Rewrite the lines of the data below, changing every "value" to "figure" and keeping everything else the same. Leave out the pictures.

(Quiz items based on charts)
※ ※ ※

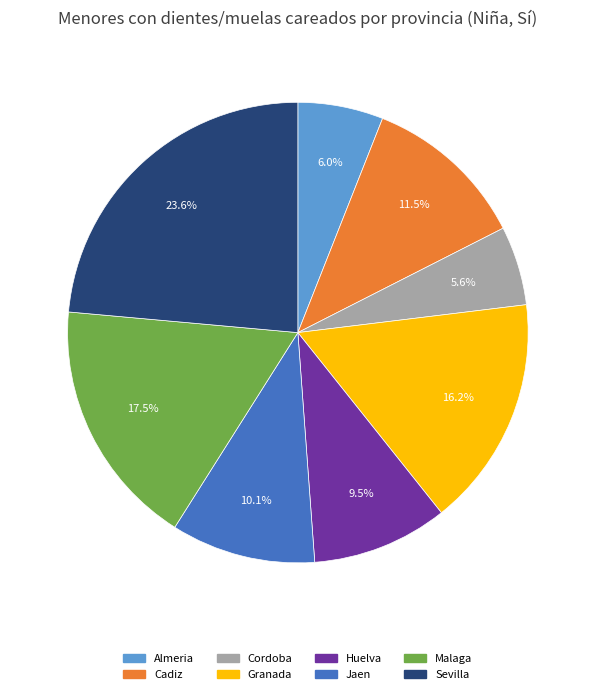

What is the ratio of the value at Cadiz to the value at Malaga?

0.7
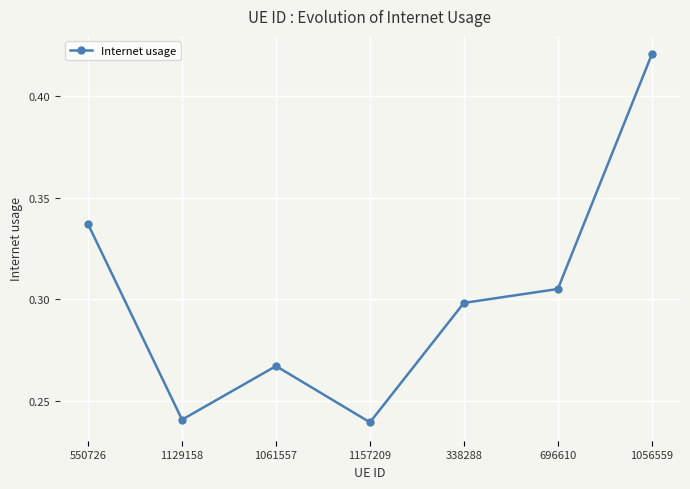

Between 550726 and 1056559, which is larger?

1056559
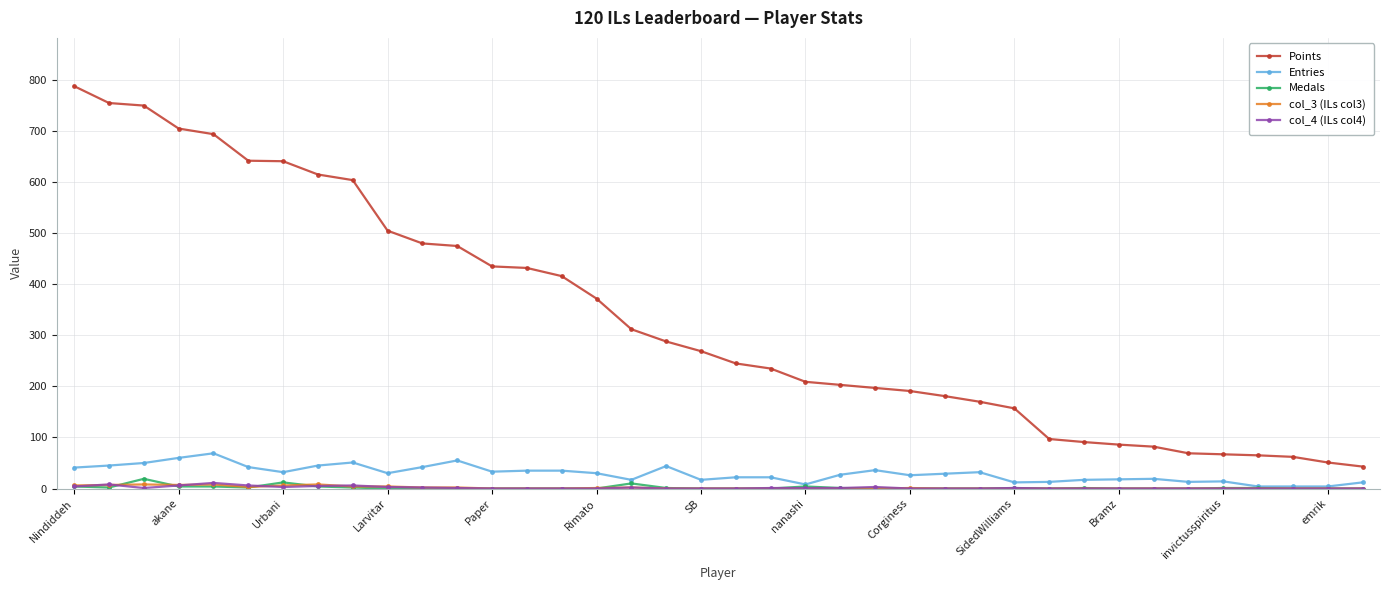

What is the minimum value for Points?

43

※ ※ ※

REPLY TO THE TASK:
What is the ratio of the figure at Cadiz to the figure at Malaga?

0.7

Between 550726 and 1056559, which is larger?

1056559

What is the minimum figure for Points?

43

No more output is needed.